Tail calls are significant because they can be implemented without adding a new stack frame to the call stack. Most of the frame of the current procedure is not needed any more, and it can be replaced by the frame of the tail call, modified as appropriate (similar to overlay for processes, but for function calls). The program can then jump to the called subroutine. Producing such code instead of a standard call sequence is called tail call elimination, or tail call optimization.

See also:

I've never understood why more languages don't implement tail recursion optimization

Question 4

I don't think that the first version of addone should lead to less efficient code. It is also a lot more readable, so I see no reason why it should be good practice to avoid it.

In more complex examples, the compiler might not be able to transfer the code automatically to tail recursion. Then it may be reasonable to rewrite it as an optimization, but only if it is really necessary.

So, how can you implement a working tail recursive version of addone? It may be cheating but assuming that reverse is implemented with tail-recursion (e.g., see here), then it can be used to fix your problem:

accAddOne([X|Xs],Acc,Result) :- Xnew is X+1, accAddOne(Xs,[Xnew|Acc],Result).
accAddOne([],Acc,Result) :- reverse(Acc, Result).
addone(List,Result) :- accAddOne(List,[],Result).

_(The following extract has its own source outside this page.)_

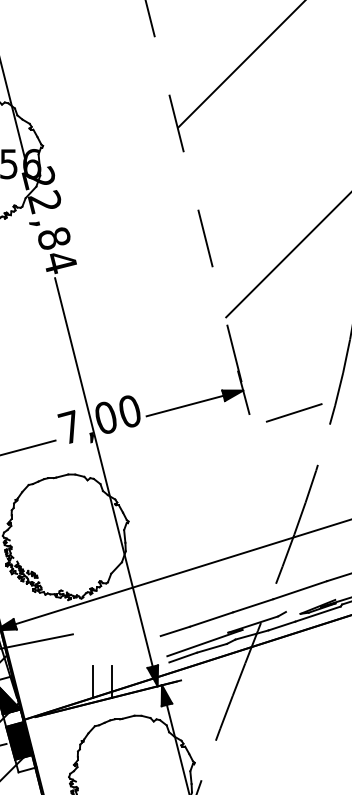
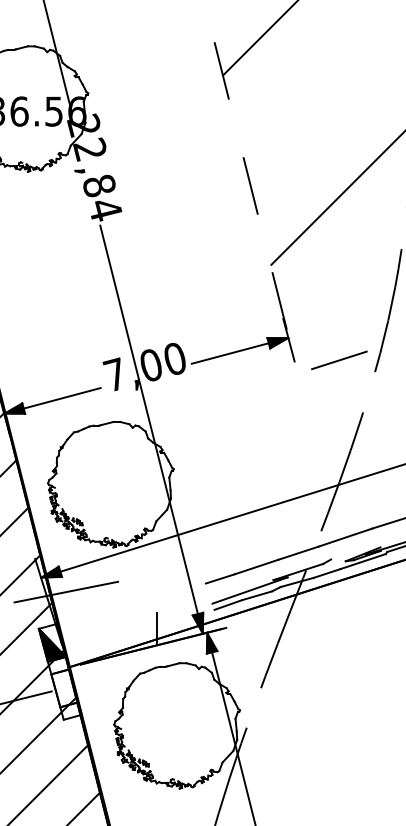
line: (93, 682) -> (138, 629), removed
fill: (19, 741) -> (64, 688), removed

It is extremly clumsy, though. :-)

By the way, I cannot find a simpler solution. It may because of the same reason as foldr in Haskell is normally not defined with tail recursion.

Question 5

In contrast to so some other programming languages, certain Prolog implementations are well suited for tail recursive programs. Tail recursion can be handled as a special case of last call optimization (LCO). For example this here in Java doesn't work:

public static boolean count(int n) {
    if (n == 0) {
        return true;
    } else {
        return count(n-1);
    }
}

public static void main(String[] args) {
    System.out.println("count(1000)="+count(1000));
    System.out.println("count(1000000)="+count(1000000));
}

The result will be:

count(1000)=true
Exception in thread "main" java.lang.StackOverflowError
    at protect.Count.count(Count.java:9)
    at protect.Count.count(Count.java:9)

On the other hand major Prolog implementations don't have any problem with it:

 ?- [user].
 count(0) :- !.
 count(N) :- M is N-1, count(M).
 ^D

The result will be:

?- count(1000).
true.
?- count(1000000).
true.

The reason Prolog systems can do that, is that their execution is most often anyway trampolin style, and last call optimization is then a matter of choice point elimination and environment trimming. Environment trimming was already documented in early WAM.

But yes, debugging might be a problem.